Knowledge Bank Search tool

This tool searches for relevant documents in a Knowledge Bank.

Importantly, this tool is a search/retrieval tool. It does not perform “Retrieval-Augmented Generation”: it does not “generate an answer” but simply returns matching documents. Generating the answer is the responsibility of the calling agent.

Core configuration

You configure the Knowledge Bank to use for the tool. For more information on how to build Knowledge Banks, see documentation about Knwoledge bank.

Retrieval settings

The tool supports a variety of search options, some depending on the underlying vector store of the Knowledge Bank. The Knowledge Bank Search tool has the same retrieval options as the builtin RAG. See Advanced Search for details about the retrieval settings.

Sources

In order for the Chat UIs or your own application to properly display documents, the tool returns rich source items, that can include a title, text, URL (for building a link to the document, for example in your Sharepoint site) and thumbnail URL (for displaying an image next to the result).

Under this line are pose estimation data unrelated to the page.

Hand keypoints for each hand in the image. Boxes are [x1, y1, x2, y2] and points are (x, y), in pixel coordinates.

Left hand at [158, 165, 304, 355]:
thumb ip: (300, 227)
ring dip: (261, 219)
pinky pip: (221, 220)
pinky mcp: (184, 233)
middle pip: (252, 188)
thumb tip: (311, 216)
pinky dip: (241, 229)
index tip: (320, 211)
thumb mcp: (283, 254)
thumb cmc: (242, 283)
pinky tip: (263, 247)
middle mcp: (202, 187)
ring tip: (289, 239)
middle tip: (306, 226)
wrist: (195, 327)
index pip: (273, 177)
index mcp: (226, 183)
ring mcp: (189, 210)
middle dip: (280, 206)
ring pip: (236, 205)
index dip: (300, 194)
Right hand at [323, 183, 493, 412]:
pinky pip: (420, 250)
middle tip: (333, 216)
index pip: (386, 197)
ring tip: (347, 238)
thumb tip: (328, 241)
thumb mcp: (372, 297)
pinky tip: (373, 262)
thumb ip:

All of these are configured by optionally selecting which meta stored in the Knowledge Bank holds the information. Stored meta are configured in the embedding recipes.

Global filter

The “Perform filtering” option allows the tool creator to define a filter that applies on the documents of the Knowledge Bank, in order for the tool to be restricted to a subset of the Knowledge Bank

Document-level security

The Embedding recipe, Knowledge Bank Search tool, and LLM Mesh caller (for example, your own application or Dataiku Chat UIs) can work together to provide document-level security: the ability to only return documents that the user “ultimately performing the call” is allowed to see.

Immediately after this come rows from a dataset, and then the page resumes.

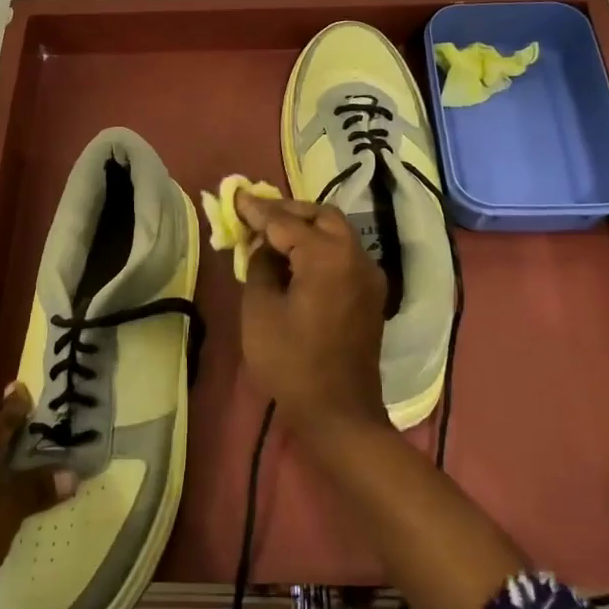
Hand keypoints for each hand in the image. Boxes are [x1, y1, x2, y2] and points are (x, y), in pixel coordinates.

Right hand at [233, 191, 387, 437]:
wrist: (340, 412)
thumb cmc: (292, 363)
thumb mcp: (260, 310)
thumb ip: (260, 265)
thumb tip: (263, 245)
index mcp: (328, 256)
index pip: (287, 221)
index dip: (258, 210)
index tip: (237, 196)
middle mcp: (356, 256)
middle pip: (321, 216)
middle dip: (288, 212)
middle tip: (256, 216)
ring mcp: (369, 275)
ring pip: (336, 233)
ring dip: (305, 228)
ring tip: (271, 235)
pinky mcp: (371, 293)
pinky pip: (344, 255)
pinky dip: (320, 247)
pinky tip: (295, 260)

This works through the concept of “security tokens”. Security tokens are arrays of strings that are attached to both documents and users. A user can view a document if they have at least one security token in common.

The most common kind of security tokens is user groups:

  • the security tokens of documents are the groups allowed to view them

  • the security tokens of users are the groups they belong to

Thus, a user can view a document if one of the user’s groups is allowed to see the document.

In order for document-level security to work, you need to:

  • Before embedding, create a column on your documents containing the security tokens, as a JSON array of strings

  • In the Embedding recipe, select which columns contains the security tokens

  • Dataiku automatically indexes the security tokens in the Knowledge Bank

  • In the Knowledge Bank Search Tool, enable security token filtering

  • Calls to the Knowledge Bank Search Tool now require caller security tokens to be passed. If no security tokens are passed, the search fails.

Passing security tokens to the tool is done via the “context” parameter, in a key called “callerSecurityTokens”. Dataiku Chat UIs do this automatically. Importantly, you must make sure to pass tokens of the “final” end-user, not the technical user simply calling the agent or tool.